Phenotype Risk Score but Not Genetic Risk Score Aids in Identifying Individuals With Systemic Lupus Erythematosus in the Electronic Health Record

Abstract

Objective: Systemic lupus erythematosus (SLE) poses diagnostic challenges. We undertook this study to evaluate the utility of a phenotype risk score (PheRS) and a genetic risk score (GRS) to identify SLE individuals in a real-world setting.

Methods: Using a de-identified electronic health record (EHR) database with an associated DNA biobank, we identified 789 SLE cases and 2,261 controls with available MEGA^EX genotyping. A PheRS for SLE was developed using billing codes that captured American College of Rheumatology SLE criteria. We developed a GRS with 58 SLE risk single-nucleotide polymorphisms (SNPs).

Results: SLE cases had a significantly higher PheRS (mean ± SD 7.7 ± 8.0 versus 0.8 ± 2.0 in controls; P < 0.001) and GRS (mean ± SD 12.2 ± 2.3 versus 11.0 ± 2.0 in controls; P < 0.001). Black individuals with SLE had a higher PheRS compared to White individuals (mean ± SD 10.0 ± 10.1 versus 7.1 ± 7.2, respectively; P = 0.002) but a lower GRS (mean ± SD 9.0 ± 1.4 versus 12.3 ± 1.7, respectively; P < 0.001). Models predicting SLE that used only the PheRS had an area under the curve (AUC) of 0.87. Adding the GRS to the PheRS resulted in a minimal difference with an AUC of 0.89. On chart review, controls with the highest PheRS and GRS had undiagnosed SLE.

Conclusion: We developed a SLE PheRS to identify established and undiagnosed SLE individuals. A SLE GRS using known risk SNPs did not add value beyond the PheRS and was of limited utility in Black individuals with SLE. More work is needed to understand the genetic risks of SLE in diverse populations.

Figure 1.. Flow chart of selection of SLE cases.

We used a large, de-identified electronic health record called the Synthetic Derivative to select our SLE cases. We used an algorithm with a positive predictive value of 90% requiring ≥ 4 or more SLE ICD-9 codes (710.0) and a positive ANA (≥ 1:160). We performed chart review to confirm SLE case status and then selected SLE cases that had both available genetic data (existing data on the MEGA^EX chip) and clinical data (including billing codes).

Figure 2.. Boxplot of Systemic lupus erythematosus (SLE) phenotype risk scores (PheRS) in SLE cases vs. controls.

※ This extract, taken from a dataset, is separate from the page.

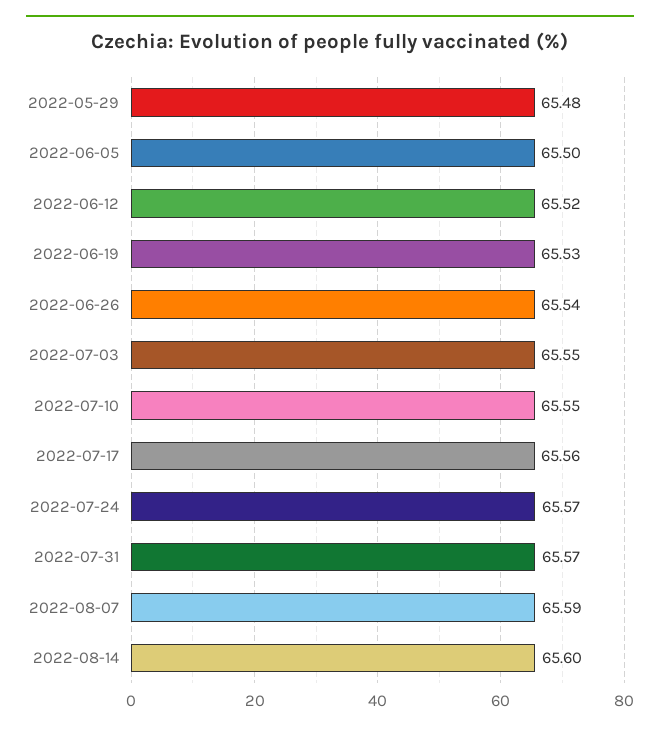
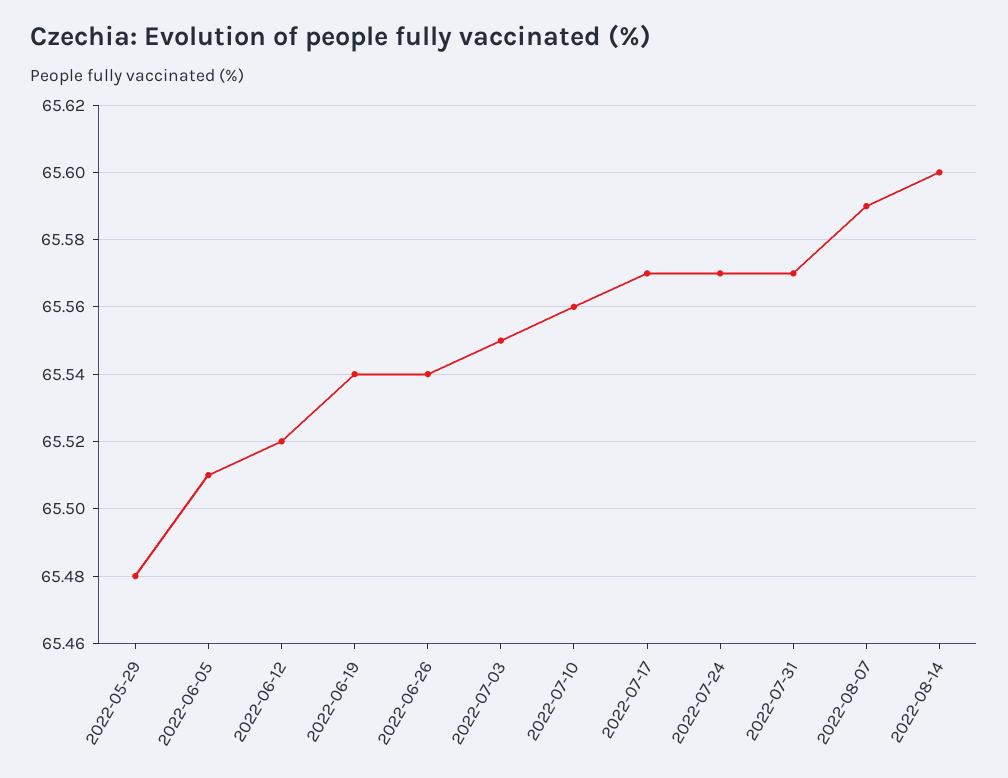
2022-06-05: 65.5 -> 65.51
2022-06-19: 65.53 -> 65.54
2022-07-10: 65.55 -> 65.56
2022-07-17: 65.56 -> 65.57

(A) We identified 789 SLE cases, all who had a SLE diagnosis confirmed by a rheumatologist. We identified 2,261 controls with no known autoimmune disease diagnoses. The horizontal line indicates the median score. (B) Boxplot of SLE genetic risk scores (GRS) in SLE cases vs. controls. Both SLE cases and controls were required to have genetic data available on MEGA^EX chip. The genetic risk score consisted of 58 SLE risk SNPs with a 95% sampling and 95% call rate.

Figure 3.. Controls with the highest genetic risk scores (GRS) and phenotype risk scores (PheRS).

The bar graphs show the proportion of diagnoses of the controls with the 50 highest GRS and PheRS. Categories included systemic lupus erythematosus (SLE), incomplete SLE, other autoimmune disease, and no autoimmune disease or not a case.

Figure 4.. Scatterplot of age of SLE diagnosis and SLE genetic risk score (GRS) and phenotype risk score (PheRS).

A) Age of SLE diagnosis and GRS in all SLE cases, B) Age of SLE diagnosis and GRS in White SLE cases, C) Age of SLE diagnosis and GRS in Black SLE cases, D) Age of SLE diagnosis and PheRS in all SLE cases, E) Age of SLE diagnosis and PheRS in White SLE cases, and F) Age of SLE diagnosis and PheRS in Black SLE cases. Age of SLE diagnosis was obtained from chart review.

Figure 5.. AUC for models for SLE case status using SLE phenotype risk score (PheRS) and genotype risk score (GRS).

A) Models in all SLE and control individuals. B) Models in White SLE and control individuals only. C) Models in Black SLE and control individuals only. The blue line denotes an unadjusted model using only the PheRS. The red line denotes an unadjusted model for SLE case status using only the GRS while the purple line denotes an unadjusted model with both PheRS and GRS.